Although a shorter month for those returning from holidays, January was an eventful one in the design industry nevertheless. It kicked off 2015 with a bang and barely gave us time to recoup from our Christmas excesses.
There was good and bad news from both overseas and from our own shores. There were new projects from Peter Stutchbury and Andrew Maynard Architects, as well as some interesting product innovations and new apartment design models.
Here are the top 10 most read stories for January 2015.
Click on the title or images to be taken to the original story, and let us know which your favourites were - or what else we should have covered.
Dubai’s Nakheel Tower by Woods Bagot is the world’s tallest building never to be completed, says the Council on Tall Buildings and Urban Habitat. The council curated a list of 20 unbuilt skyscraper projects that began construction but were never finished. The Nakheel Tower, expected to reach 1,400 metres in height, was a clear winner on the CTBUH list but not necessarily the most interesting. Follow the link to see all the projects.
The competition for the contract of a multi-billion dollar Brisbane Queen’s Wharf Integrated Resort Development in Queensland was narrowed to just two in December last year. The plans from Greenland Group and Crown Resorts, and the Destination Brisbane Consortium were both visionary. Click on the link to see the plans in detail.

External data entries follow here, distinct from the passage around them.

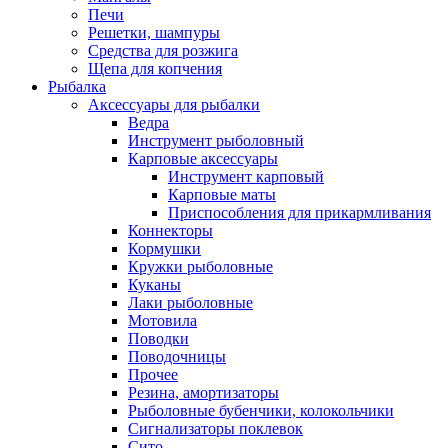
Печи
Решетки, шампуры
Средства для розжига
Щепа для копчения
Рыбалка
Аксессуары для рыбалки
Ведра
Инструмент рыболовный
Карповые аксессуары
Инструмент карповый
Карповые маты
Приспособления для прикармливания
Коннекторы
Кормушки
Кружки рыболовные
Куканы
Лаки рыболовные
Мотовила
Поводки
Поводочницы
Прочее
Резина, амортизаторы
Рыболовные бубенчики, колокольчики
Сигнализаторы поклевок
Сито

The latest residential project from Andrew Maynard Architects takes the concept of open planned living to the extreme. The firm left “Cut Paw Paw” house deliberately unfinished so that it is almost impossible to distinguish the line between internal space and external space.
Good news is always welcomed when returning from holidays, particularly as a new year begins. This is just what architects received when they returned to work from the 2014/15 summer break when job search engine SEEK released a report that showed the Design and Architecture industry had experienced significant employment growth in 2014.
The competition to design Melbourne’s Flinders Street Station was won by Hassell and Herzog & de Meuron back in 2013 and everything was set for the extravagant redevelopment of the CBD station. But since the recent change of the Victorian state government, the proposed design—which would have featured a series of vaulted latticework arches to roof the station’s platforms and tracks—is likely to be dumped. Reader comments were interesting for this story.
‘Augmented’ and ‘reality’, put together in that order, are two words you’ve probably heard a lot of, and will continue hearing in the coming years. Commonly known as AR, augmented reality refers to technology that duplicate real-world environments while augmenting (rather than replacing) a user’s view of their physical surroundings with computer-generated sensory input, such as video, graphics, sound and even GPS data. While new to the design industry, the uptake of AR products has been swift. Our list covers the main players in the AR design and build industry.
No one was injured but when an 80 kilogram chunk of concrete fell off Zaha Hadid’s Library and Learning Center at the University of Economics and Business in Vienna, everyone was worried. Was Hadid to blame? Follow the link to find out more.
The Australian residential design sector began 2015 with a bang following news from the NSW Blue Mountains that a Peter Stutchbury Architecture project had reached completion. ‘Pirramimma’, Aboriginal for ‘under the moon and stars, is the latest from the Sydney-based firm that gave us the 2014 House of the Year, Invisible House, also located in the Blue Mountains.
Breathe Architecture, along with a number of architects from other studios, has plans for a new multi-residential block in Melbourne that could set the benchmark in new apartment style living for the country. The Nightingale, a 20-unit development that would sit across from the practice’s multi-award winning project The Commons, is designed to challenge the way Melbourne builds its apartments, and change the way its people perceive these buildings.
10. “Architect martyred, details sabotaged”: Jean Nouvel boycotts opening of own concert hall
“There were no acoustic tests of the concert hall. The schedule did not allow the architectural and technical requirements to be respected. This despite all the warnings which I have been giving since 2013,” said Jean Nouvel before he boycotted the opening of his €390 million Philharmonie de Paris.